Le Seigneur des Ténèbres regardait maintenant Harry avec un air sévère. « Quand fille-enfant est morte, j'étais en compagnie de la voyante de l'école et j'ai entendu une prophétie disant que tu deviendrais une immensse force desstructriçce. Tu deviendrais menaçce défiant l'imagination, pire que l'apocalypsse. C'est pour cela que j'ai fait tant d'efforts pour annuler mon meurtre de la fille-enfant et qu'elle reste en vie. »
« Est-ce que --- » quoi « est-ce que vous êtes sûr --- » quoi.
« Je n'ose pas te donner de détails. Prophétie à mon ssujet que j'ai entendue m'a pousssé à l'accomplir. N'ai pas oublié ce désasstre. » Voldemort s'éloigna un peu plus de Harry, ses yeux rouges et fendus fixés sur le Survivant, son pistolet fermement en main. « Tout ceci, tout ce que j'ai fait, c'est pour brisser ce desstin à tous les points d'intervention possibles. Ssi quelque malheur m'empêche de faire ce qui va suivre, alors, enfant imbécile, desstructeur annoncé, alors tu devras te tuer pour ssauver fille-enfant. Ssinon, tout ce à quoi tu prétends accorder valeur mourra par ta main. »
« Je », la voix de Harry grimpa d'une octave, « je », une autre octave, « je ne ferais vraiment, vraiment pas ça, sérieusement ! »
« Ssilence, idiot. Resste muet tant que je ne t'autorisse pas à parler. Garde ta baguette baisssée, ne la lève pas sans qu'on te l'ait dit. Ssinon tu mourras instantanément, et remarque bien que j'ai dit cela en Fourchelangue. » Voldemort plongea à nouveau sa main dans l'autel.
Pendant une seconde, l'esprit de Harry ne put appréhender ce qu'il voyait, puis il comprit que Voldemort tenait un bras humain, coupé près de l'épaule. Il semblait trop fin, ce bras.
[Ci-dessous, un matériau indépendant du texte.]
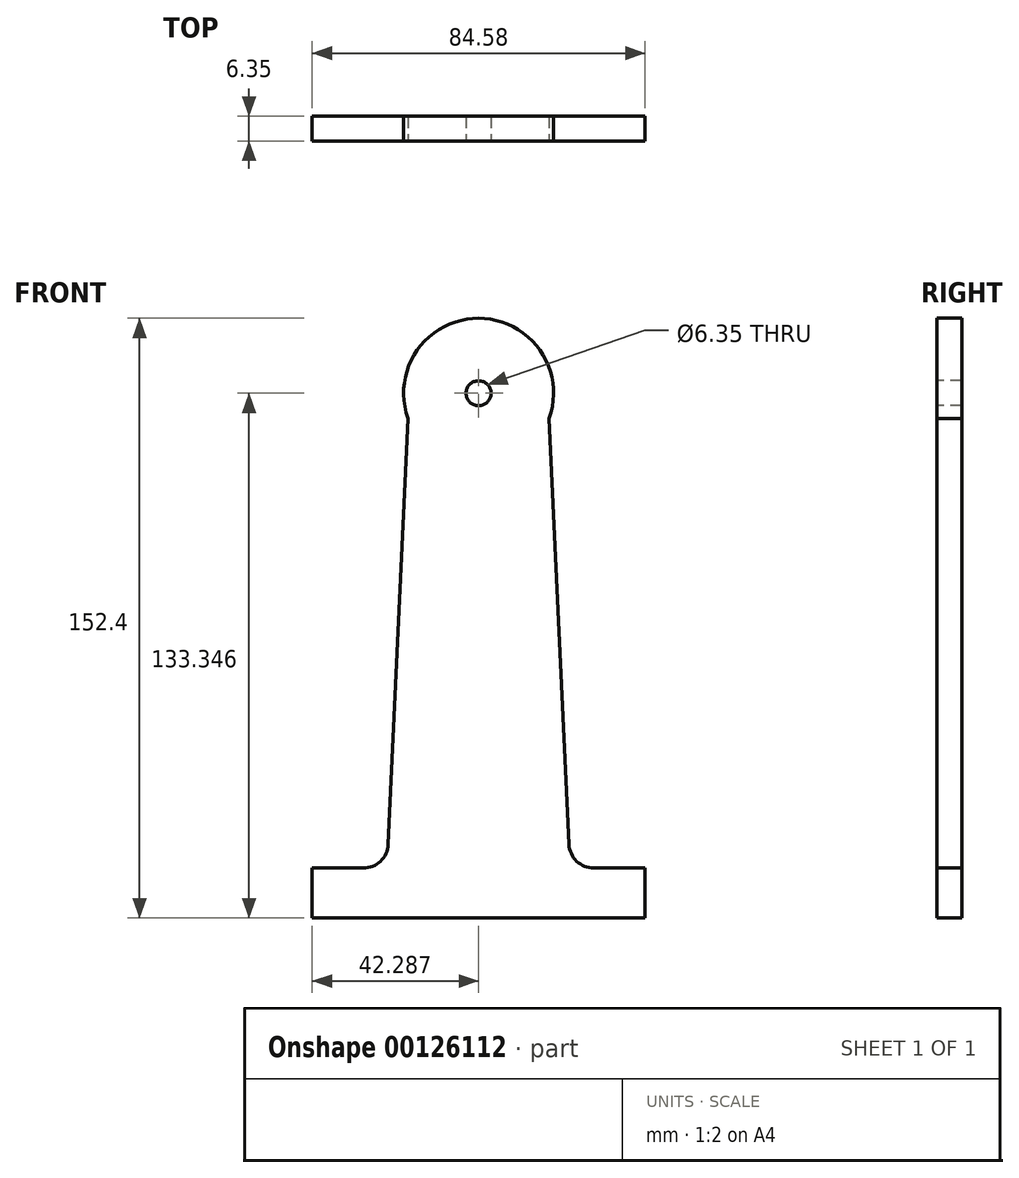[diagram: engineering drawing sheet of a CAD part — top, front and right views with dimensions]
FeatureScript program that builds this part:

Le Seigneur des Ténèbres appuya sa baguette contre la chair du coude du bras, et les doigts se tordirent, comme s'ils prenaient vie. Sous faible lueur nocturne, Harry vit une marque noire apparaître sur la chair, juste au-dessus du coude.
Quelques secondes plus tard, la première silhouette encapuchonnée apparut dans le cimetière accompagnée d'un bruit de Transplanage. Quelques instants plus tard, un autre bruit, puis encore un autre.
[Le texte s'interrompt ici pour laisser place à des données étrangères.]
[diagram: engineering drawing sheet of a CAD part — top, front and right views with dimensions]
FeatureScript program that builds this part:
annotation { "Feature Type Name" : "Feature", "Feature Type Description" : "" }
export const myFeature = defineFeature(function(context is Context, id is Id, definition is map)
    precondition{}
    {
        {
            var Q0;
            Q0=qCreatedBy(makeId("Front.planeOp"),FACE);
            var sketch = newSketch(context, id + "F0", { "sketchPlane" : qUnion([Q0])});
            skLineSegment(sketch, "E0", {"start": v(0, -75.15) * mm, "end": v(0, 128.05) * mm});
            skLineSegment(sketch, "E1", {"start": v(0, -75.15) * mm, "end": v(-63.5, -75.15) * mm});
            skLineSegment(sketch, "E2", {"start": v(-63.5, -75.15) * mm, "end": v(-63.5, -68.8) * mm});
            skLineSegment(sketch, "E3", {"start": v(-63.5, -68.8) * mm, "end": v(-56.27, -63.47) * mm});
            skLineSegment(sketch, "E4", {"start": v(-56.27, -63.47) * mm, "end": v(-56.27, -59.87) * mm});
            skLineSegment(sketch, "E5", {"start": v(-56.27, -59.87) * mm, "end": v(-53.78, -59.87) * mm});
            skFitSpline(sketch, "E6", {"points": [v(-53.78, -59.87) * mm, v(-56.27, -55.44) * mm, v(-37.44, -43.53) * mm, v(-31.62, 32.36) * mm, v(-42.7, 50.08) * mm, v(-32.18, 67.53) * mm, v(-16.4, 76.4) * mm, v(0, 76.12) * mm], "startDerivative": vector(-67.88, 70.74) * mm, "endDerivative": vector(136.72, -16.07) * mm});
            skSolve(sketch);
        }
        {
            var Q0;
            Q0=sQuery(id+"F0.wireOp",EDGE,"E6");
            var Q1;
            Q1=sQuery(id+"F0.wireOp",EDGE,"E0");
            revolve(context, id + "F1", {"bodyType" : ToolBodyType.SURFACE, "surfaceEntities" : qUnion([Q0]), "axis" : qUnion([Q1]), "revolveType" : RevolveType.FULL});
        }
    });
Les silhouettes encapuchonnées portaient des masques de crâne argentés et la lumière de la lune fuyait leurs robes.
« Maître ! » s'écria l'une des robes noires, le troisième à apparaître. Derrière le masque de crâne, la voix était d'un étrange timbre. « Maître... cela faisait si longtemps... nous avions perdu espoir... »
« Silence ! » cria la voix flûtée du Seigneur des Ténèbres. Toute trace du professeur Quirrell avait quitté la silhouette trop grande. « Orientez vos baguettes vers le Survivant, et surveillez-le ! Ne vous laissez distraire par rien ! Étourdissez-le s'il bouge ou s'il se met à parler ! »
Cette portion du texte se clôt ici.